__TASK DIRECTIONS__
From the whole rye study, extract the stretch from "Whole Rye Consumption" through "gut microbiota composition." word for word.
[Opening EXERCISE TEXT section]
Whole Rye Consumption Improves Blood and Liver n-3 Fatty Acid Profile and Gut Microbiota Composition in Rats

Background

Whole rye (WR) consumption seems to be associated with beneficial health effects. Although rye fiber and polyphenols are thought to be bioactive, the mechanisms behind the health effects of WR have yet to be fully identified. This study in rats was designed to investigate whether WR can influence the metabolism of n-3 and n-6 long-chain fatty acids (LCFA) and gut microbiota composition.

Methods

For 12 weeks, rats were fed a diet containing either 50% WR or 50% refined rye (RR). The WR diet provided more fiber (+21%) and polyphenols (+29%) than the RR diet. Fat intake was the same in both diets and particularly involved similar amounts of essential (18-carbon) n-3 and n-6 LCFAs.

Results

The WR diet significantly increased the 24-hour urinary excretion of polyphenol metabolites–including enterolactone–compared with the RR diet. The WR rats had significantly more n-3 LCFA–in particular, eicosapentanoic (EPA) and docosahexanoic (DHA) acids–in their plasma and liver. Compared with the RR diet, the WR diet brought significant changes in gut microbiota composition, with increased diversity in the feces (Shannon and Simpson indices), decreased Firmicutes/Bacteroidetes ratio and decreased proportions of uncultured Clostridiales cluster IA and Clostridium cluster IV in the feces. In contrast, no difference was found between groups with regards to cecum microbiota. The WR rats had lower concentrations of total short-chain fatty acids (SCFA) in cecum and feces (p<0.05). Finally, acetate was lower (p<0.001) in the cecum of WR rats while butyrate was lower (p<0.05) in the feces of WR rats.

Interpretation

This study shows for the first time that WR consumption results in major biological modifications–increased plasma and liver n-3 EPA and DHA levels and improved gut microbiota profile, notably with increased diversity–known to provide health benefits. Unexpectedly, WR decreased SCFA levels in both cecum and feces. More studies are needed to understand the interactions between whole rye (fiber and polyphenols) and gut microbiota and also the mechanisms of action responsible for stimulating n-3 fatty acid metabolism.
[Closing EXERCISE TEXT section]
[Opening EXTRACTED DATA section]
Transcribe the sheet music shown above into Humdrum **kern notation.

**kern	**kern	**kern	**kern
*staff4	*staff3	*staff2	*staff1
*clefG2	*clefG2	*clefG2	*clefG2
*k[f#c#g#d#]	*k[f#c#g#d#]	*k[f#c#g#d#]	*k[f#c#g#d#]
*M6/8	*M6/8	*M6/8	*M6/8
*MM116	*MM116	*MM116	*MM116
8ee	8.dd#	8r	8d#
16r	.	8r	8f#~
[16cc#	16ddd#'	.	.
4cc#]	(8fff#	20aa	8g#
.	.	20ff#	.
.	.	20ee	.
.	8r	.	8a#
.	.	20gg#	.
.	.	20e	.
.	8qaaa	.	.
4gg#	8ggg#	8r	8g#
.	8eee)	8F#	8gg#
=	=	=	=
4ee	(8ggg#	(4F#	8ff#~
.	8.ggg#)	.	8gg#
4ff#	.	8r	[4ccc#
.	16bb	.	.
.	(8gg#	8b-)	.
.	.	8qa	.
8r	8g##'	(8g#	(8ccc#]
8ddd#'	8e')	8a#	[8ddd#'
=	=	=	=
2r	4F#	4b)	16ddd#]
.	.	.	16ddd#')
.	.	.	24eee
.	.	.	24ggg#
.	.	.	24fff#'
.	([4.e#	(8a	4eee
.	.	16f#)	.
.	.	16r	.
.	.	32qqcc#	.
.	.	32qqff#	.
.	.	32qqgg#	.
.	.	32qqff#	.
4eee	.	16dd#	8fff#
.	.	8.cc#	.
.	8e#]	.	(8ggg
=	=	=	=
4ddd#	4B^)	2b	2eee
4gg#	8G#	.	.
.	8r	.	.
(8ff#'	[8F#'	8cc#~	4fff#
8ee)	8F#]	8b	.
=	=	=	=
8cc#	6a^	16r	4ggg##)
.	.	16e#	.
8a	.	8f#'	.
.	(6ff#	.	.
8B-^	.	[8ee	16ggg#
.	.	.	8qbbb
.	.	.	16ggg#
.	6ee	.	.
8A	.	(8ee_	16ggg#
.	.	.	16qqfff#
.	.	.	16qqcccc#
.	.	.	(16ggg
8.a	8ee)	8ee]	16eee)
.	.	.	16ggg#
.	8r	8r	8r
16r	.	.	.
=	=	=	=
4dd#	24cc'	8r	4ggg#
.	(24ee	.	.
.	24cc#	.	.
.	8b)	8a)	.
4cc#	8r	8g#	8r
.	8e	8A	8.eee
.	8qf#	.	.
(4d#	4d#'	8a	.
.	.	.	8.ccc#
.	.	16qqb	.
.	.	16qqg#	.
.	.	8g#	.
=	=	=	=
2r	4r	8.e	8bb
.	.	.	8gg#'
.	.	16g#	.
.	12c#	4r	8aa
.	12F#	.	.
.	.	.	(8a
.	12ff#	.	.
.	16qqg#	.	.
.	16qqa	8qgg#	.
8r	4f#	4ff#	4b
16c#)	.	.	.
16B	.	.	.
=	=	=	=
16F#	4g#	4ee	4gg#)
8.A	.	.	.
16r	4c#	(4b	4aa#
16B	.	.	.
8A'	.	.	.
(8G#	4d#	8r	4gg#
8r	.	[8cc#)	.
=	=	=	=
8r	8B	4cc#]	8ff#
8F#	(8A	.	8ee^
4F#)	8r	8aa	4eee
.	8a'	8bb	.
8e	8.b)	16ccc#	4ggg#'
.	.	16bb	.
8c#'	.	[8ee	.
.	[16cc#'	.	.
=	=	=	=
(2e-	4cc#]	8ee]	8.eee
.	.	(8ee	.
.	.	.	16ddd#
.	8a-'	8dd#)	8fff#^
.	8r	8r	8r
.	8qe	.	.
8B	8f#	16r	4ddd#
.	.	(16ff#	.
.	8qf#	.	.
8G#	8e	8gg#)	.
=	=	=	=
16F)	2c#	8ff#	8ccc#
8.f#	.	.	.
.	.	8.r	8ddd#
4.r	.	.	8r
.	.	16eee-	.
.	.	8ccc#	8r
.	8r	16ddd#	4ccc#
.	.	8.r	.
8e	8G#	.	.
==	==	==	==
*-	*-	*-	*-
[Closing EXTRACTED DATA section]
__FINISHED EXERCISE__
Whole Rye Consumption Improves Blood and Liver n-3 Fatty Acid Profile and Gut Microbiota Composition in Rats

Background

Whole rye (WR) consumption seems to be associated with beneficial health effects. Although rye fiber and polyphenols are thought to be bioactive, the mechanisms behind the health effects of WR have yet to be fully identified. This study in rats was designed to investigate whether WR can influence the metabolism of n-3 and n-6 long-chain fatty acids (LCFA) and gut microbiota composition.